START Data for review

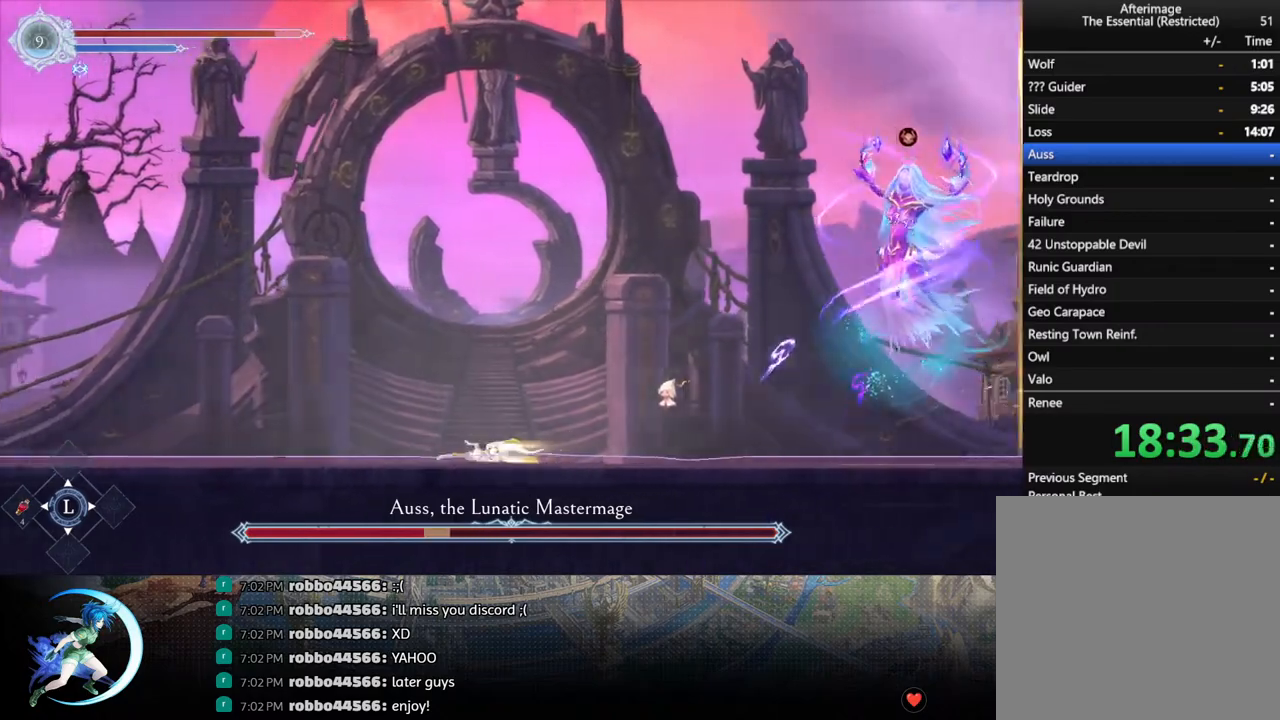
{"buttons": ["R1"], "left_stick": "center", "right_stick": "center", "events": [[217, "DPAD_RIGHT", "down"], [283, "R1", "down"], [350, "DPAD_DOWN", "down"], [350, "R1", "up"], [417, "R1", "down"], [500, "DPAD_DOWN", "up"], [500, "DPAD_RIGHT", "up"]]}
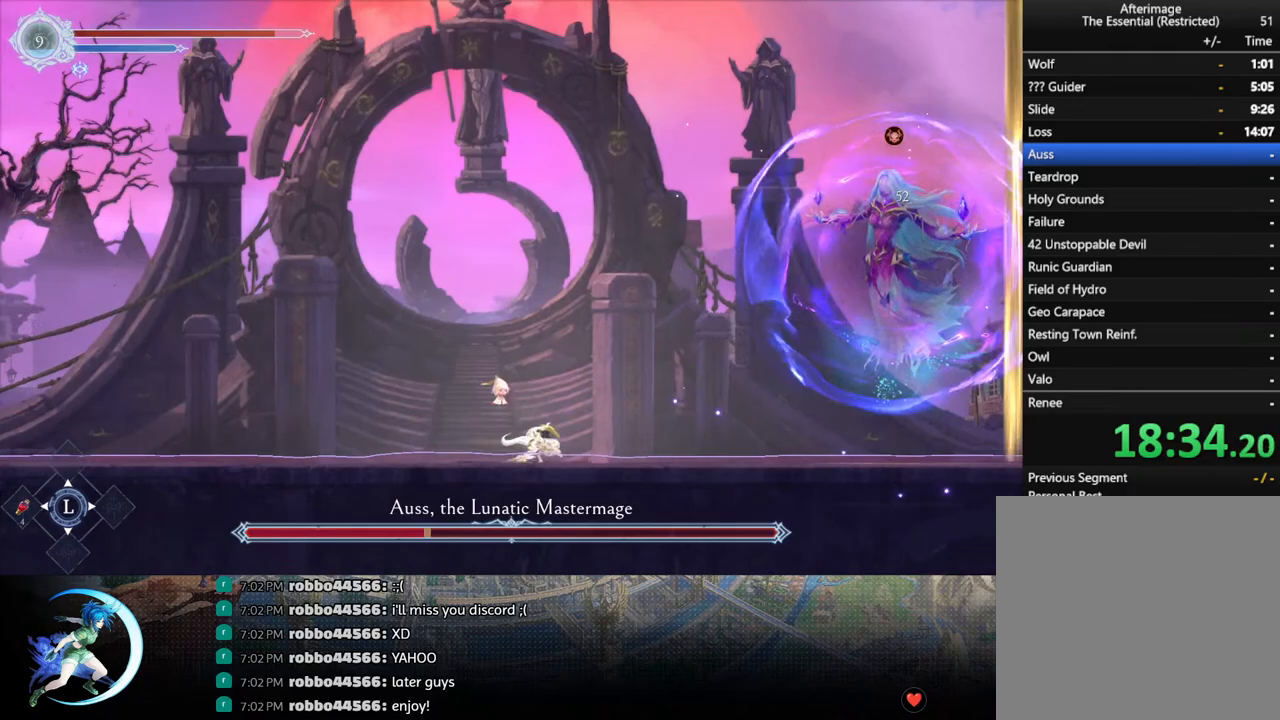
{"buttons": [], "left_stick": "center", "right_stick": "center", "events": [[17, "R1", "up"], [183, "DPAD_RIGHT", "down"], [350, "DPAD_RIGHT", "up"], [350, "TRIANGLE", "down"], [467, "TRIANGLE", "up"]]}
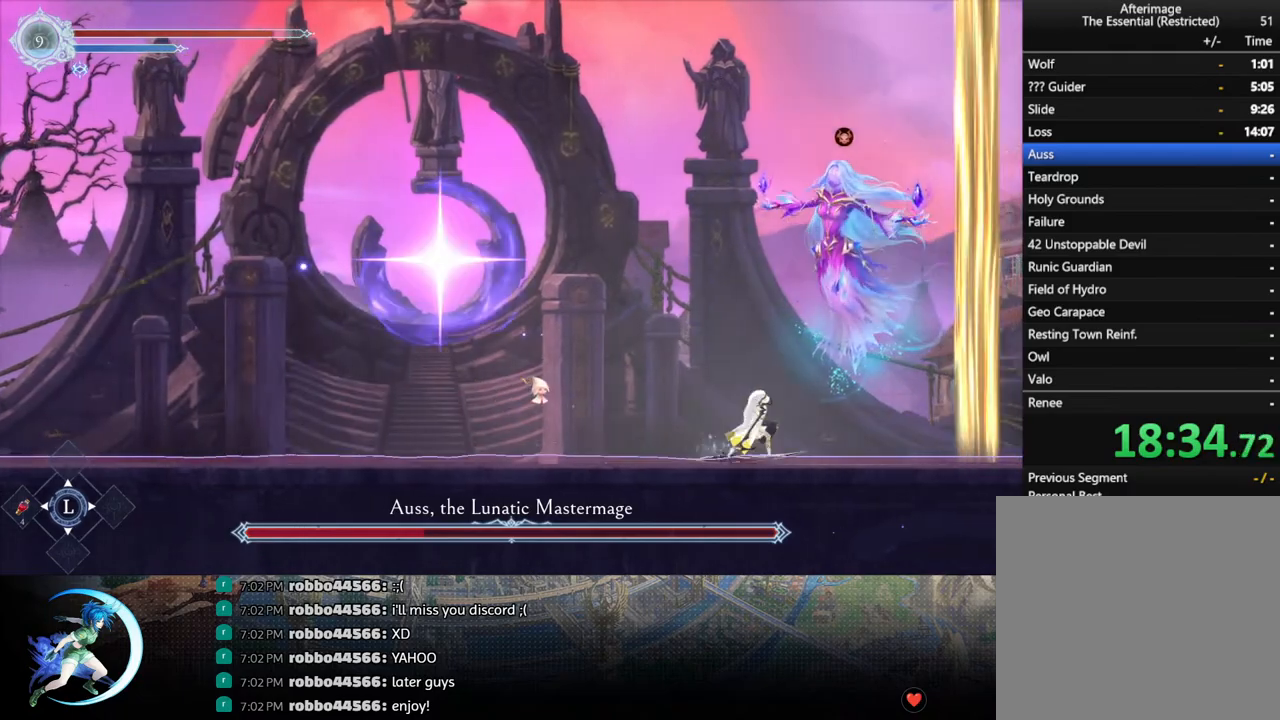
{"buttons": ["TRIANGLE"], "left_stick": "center", "right_stick": "center", "events": [[50, "DPAD_DOWN", "down"], [100, "DPAD_DOWN", "up"], [133, "TRIANGLE", "down"], [300, "TRIANGLE", "up"], [367, "DPAD_DOWN", "down"], [417, "DPAD_DOWN", "up"], [467, "TRIANGLE", "down"]]}
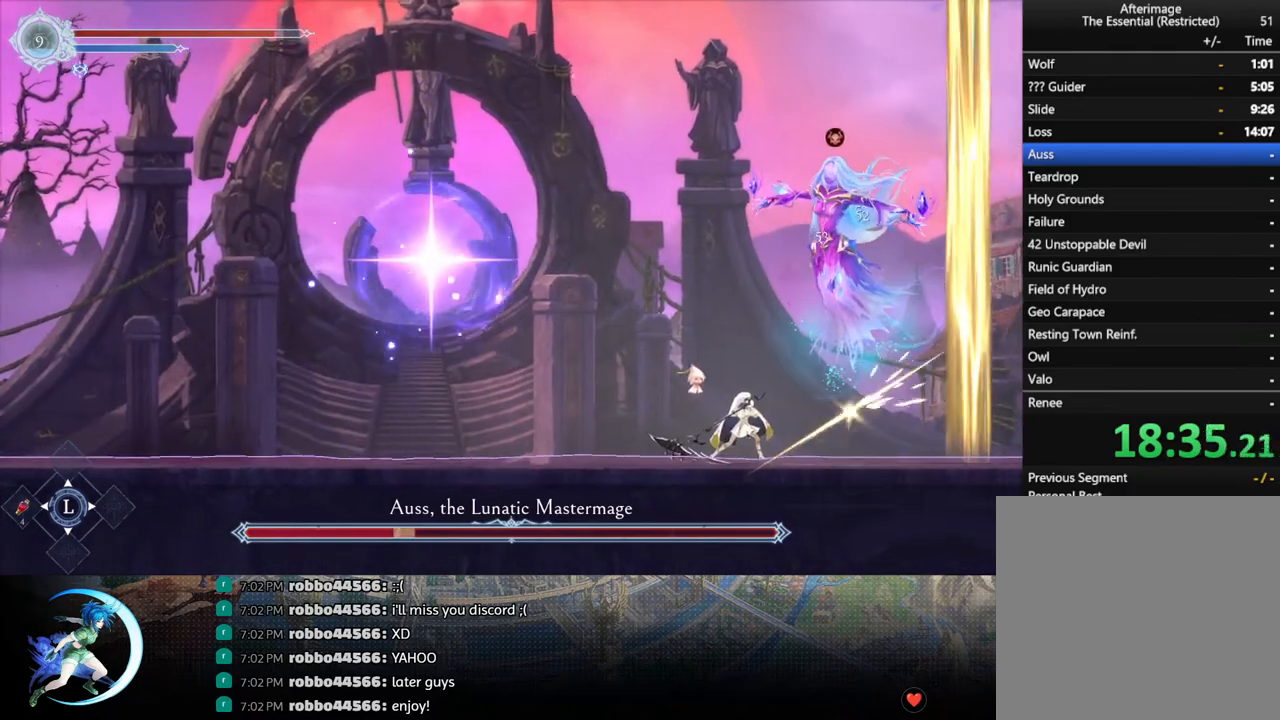
{"buttons": [], "left_stick": "center", "right_stick": "center", "events": [[150, "TRIANGLE", "up"], [167, "DPAD_DOWN", "down"], [250, "DPAD_DOWN", "up"]]}
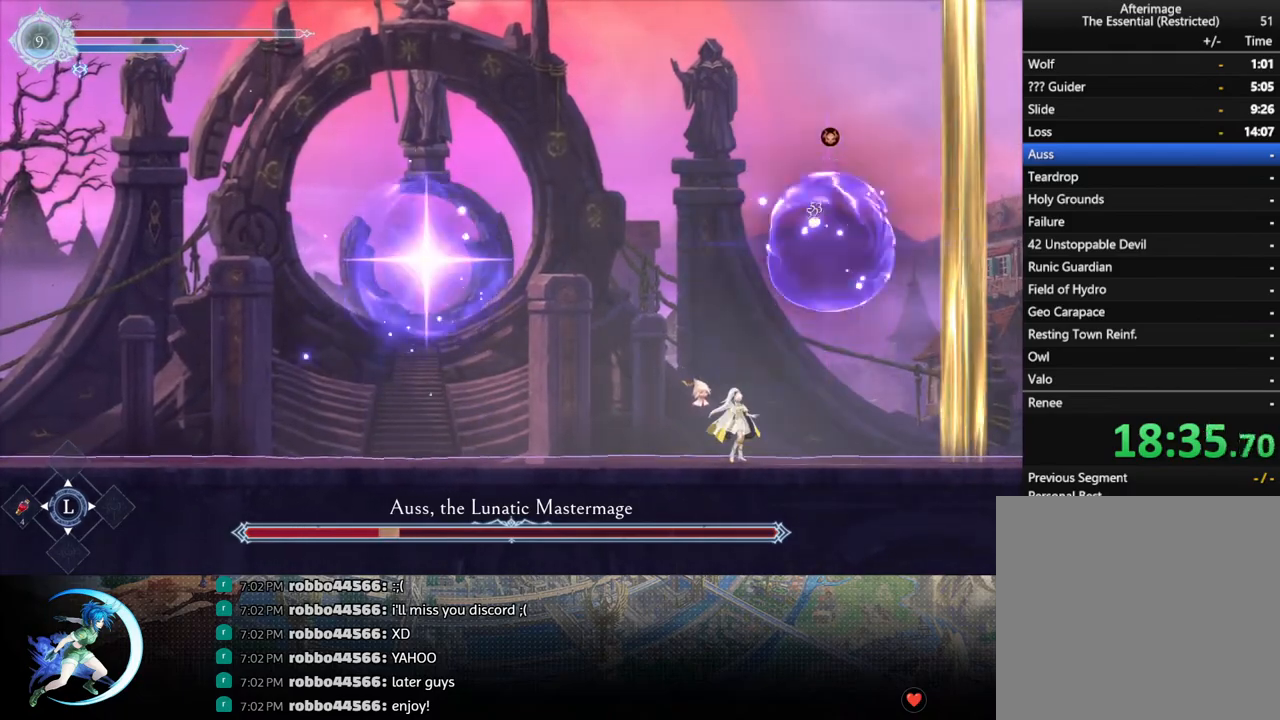
{"buttons": ["DPAD_LEFT"], "left_stick": "center", "right_stick": "center", "events": [[100, "DPAD_LEFT", "down"]]}
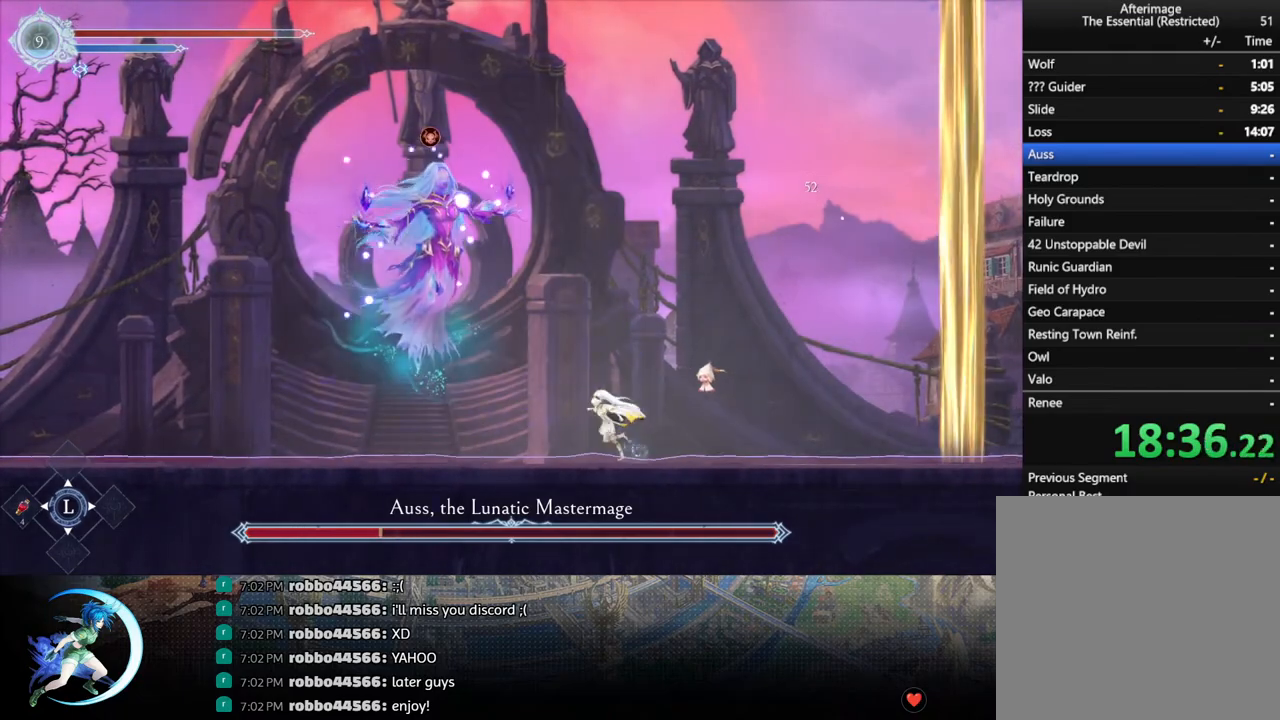
{"buttons": ["TRIANGLE"], "left_stick": "center", "right_stick": "center", "events": [[167, "TRIANGLE", "down"], [200, "DPAD_LEFT", "up"], [317, "TRIANGLE", "up"], [367, "DPAD_DOWN", "down"], [400, "DPAD_DOWN", "up"], [450, "TRIANGLE", "down"]]}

END Data for review

* **Aim of the exercise**: Retype the data exactly; images stay out.

* **Solution**:
{"buttons": ["R1"], "left_stick": "center", "right_stick": "center", "events": [[217, "DPAD_RIGHT", "down"], [283, "R1", "down"], [350, "DPAD_DOWN", "down"], [350, "R1", "up"], [417, "R1", "down"], [500, "DPAD_DOWN", "up"], [500, "DPAD_RIGHT", "up"]]}
{"buttons": [], "left_stick": "center", "right_stick": "center", "events": [[17, "R1", "up"], [183, "DPAD_RIGHT", "down"], [350, "DPAD_RIGHT", "up"], [350, "TRIANGLE", "down"], [467, "TRIANGLE", "up"]]}
{"buttons": ["TRIANGLE"], "left_stick": "center", "right_stick": "center", "events": [[50, "DPAD_DOWN", "down"], [100, "DPAD_DOWN", "up"], [133, "TRIANGLE", "down"], [300, "TRIANGLE", "up"], [367, "DPAD_DOWN", "down"], [417, "DPAD_DOWN", "up"], [467, "TRIANGLE", "down"]]}
{"buttons": [], "left_stick": "center", "right_stick": "center", "events": [[150, "TRIANGLE", "up"], [167, "DPAD_DOWN", "down"], [250, "DPAD_DOWN", "up"]]}
{"buttons": ["DPAD_LEFT"], "left_stick": "center", "right_stick": "center", "events": [[100, "DPAD_LEFT", "down"]]}
{"buttons": ["TRIANGLE"], "left_stick": "center", "right_stick": "center", "events": [[167, "TRIANGLE", "down"], [200, "DPAD_LEFT", "up"], [317, "TRIANGLE", "up"], [367, "DPAD_DOWN", "down"], [400, "DPAD_DOWN", "up"], [450, "TRIANGLE", "down"]]}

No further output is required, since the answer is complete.